Now, as more people fall sick in the United States and Europe, the risks are other countries emulate Italy’s lockdown, with the associated damage to consumption and business.
“You jump in where the bomb already hit because it will be safest there,” said Mike Kelly, global head of multi-asset at PineBridge Investments.
“We are pivoting to sort of buying back into China A-shares, copper...shifting the pendulum to the manufacturing direction and taking it out of things like U.S. services.”
Expectations for interest rate cuts and extra government spending are luring other investors back into the United States, Japan and the euro zone. But while many companies have warned of the virus hit to earnings, question marks will remain over cashflow and debt refinancing abilities.
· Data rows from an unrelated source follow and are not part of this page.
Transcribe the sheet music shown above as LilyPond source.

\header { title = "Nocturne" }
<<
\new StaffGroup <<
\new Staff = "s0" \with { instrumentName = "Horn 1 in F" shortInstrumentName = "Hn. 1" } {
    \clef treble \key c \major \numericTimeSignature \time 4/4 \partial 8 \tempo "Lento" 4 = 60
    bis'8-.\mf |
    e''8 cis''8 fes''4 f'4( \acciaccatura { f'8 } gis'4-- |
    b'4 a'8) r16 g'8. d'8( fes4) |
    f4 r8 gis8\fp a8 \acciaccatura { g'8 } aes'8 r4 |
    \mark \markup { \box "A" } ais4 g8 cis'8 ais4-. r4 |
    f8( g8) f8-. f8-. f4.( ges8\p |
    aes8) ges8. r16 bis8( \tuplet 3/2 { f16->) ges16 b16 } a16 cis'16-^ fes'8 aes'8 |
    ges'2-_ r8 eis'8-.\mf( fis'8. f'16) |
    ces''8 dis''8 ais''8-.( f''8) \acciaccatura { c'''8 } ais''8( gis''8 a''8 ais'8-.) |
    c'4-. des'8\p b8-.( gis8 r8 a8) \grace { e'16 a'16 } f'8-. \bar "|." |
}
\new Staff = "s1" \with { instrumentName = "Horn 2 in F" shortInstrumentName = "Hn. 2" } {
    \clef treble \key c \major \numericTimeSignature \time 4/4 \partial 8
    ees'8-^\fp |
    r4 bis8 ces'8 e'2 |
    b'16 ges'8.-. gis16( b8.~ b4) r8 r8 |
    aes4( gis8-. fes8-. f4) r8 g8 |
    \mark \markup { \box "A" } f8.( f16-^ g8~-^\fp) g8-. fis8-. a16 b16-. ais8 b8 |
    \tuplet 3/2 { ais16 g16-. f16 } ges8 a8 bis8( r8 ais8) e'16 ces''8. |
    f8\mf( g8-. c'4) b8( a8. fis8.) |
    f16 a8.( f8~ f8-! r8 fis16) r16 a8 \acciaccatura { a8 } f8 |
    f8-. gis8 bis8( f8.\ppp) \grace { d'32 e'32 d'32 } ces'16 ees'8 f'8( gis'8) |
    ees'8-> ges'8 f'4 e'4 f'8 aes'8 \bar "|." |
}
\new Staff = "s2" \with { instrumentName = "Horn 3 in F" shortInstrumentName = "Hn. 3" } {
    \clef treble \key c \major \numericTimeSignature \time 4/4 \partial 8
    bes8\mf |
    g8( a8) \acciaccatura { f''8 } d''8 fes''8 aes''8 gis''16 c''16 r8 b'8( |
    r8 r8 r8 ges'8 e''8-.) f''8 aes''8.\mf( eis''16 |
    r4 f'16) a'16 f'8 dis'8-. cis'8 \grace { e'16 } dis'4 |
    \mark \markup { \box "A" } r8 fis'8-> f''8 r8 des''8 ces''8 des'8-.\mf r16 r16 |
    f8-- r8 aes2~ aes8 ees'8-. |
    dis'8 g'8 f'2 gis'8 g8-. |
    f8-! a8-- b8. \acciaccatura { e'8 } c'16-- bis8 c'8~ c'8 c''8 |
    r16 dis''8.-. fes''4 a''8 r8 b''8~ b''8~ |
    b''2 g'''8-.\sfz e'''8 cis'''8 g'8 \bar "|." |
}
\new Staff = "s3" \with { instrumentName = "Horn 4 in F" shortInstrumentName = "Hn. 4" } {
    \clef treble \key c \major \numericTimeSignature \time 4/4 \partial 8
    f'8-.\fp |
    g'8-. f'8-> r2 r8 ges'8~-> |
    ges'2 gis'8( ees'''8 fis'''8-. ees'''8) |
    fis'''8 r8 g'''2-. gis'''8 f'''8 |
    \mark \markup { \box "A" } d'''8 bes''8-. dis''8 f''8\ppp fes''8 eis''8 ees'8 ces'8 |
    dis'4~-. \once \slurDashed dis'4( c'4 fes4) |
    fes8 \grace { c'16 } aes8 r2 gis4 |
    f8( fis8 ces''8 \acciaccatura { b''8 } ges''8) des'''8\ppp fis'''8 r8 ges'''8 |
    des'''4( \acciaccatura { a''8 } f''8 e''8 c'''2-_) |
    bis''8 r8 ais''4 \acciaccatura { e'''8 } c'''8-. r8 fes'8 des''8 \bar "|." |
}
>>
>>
Will Malcolm, portfolio manager at Aviva Investors in Singapore, is among those seeking opportunities amid the fog but noted “the unknowns”.
“The market doesn’t have enough information to avoid a rubbish-in, rubbish-out assessment,” Malcolm said, referring to swapping vulnerable companies for others that turn out to be equally vulnerable. “You can think you can make a judgment but the risk is you end up putting the garbage in.”
Those wary of bold calls are simply taking the safe option, hunkering down in gold, government bonds and the Japanese yen, assets that have made double-digit gains in three weeks.
With data unlikely to offer clarity for six to eight more weeks, buying safe-haven currencies was the default option, said Peter Kinsella, head of FX strategy at Swiss private bank UBP.
“We’ll be flying blind for the next few weeks,” he added.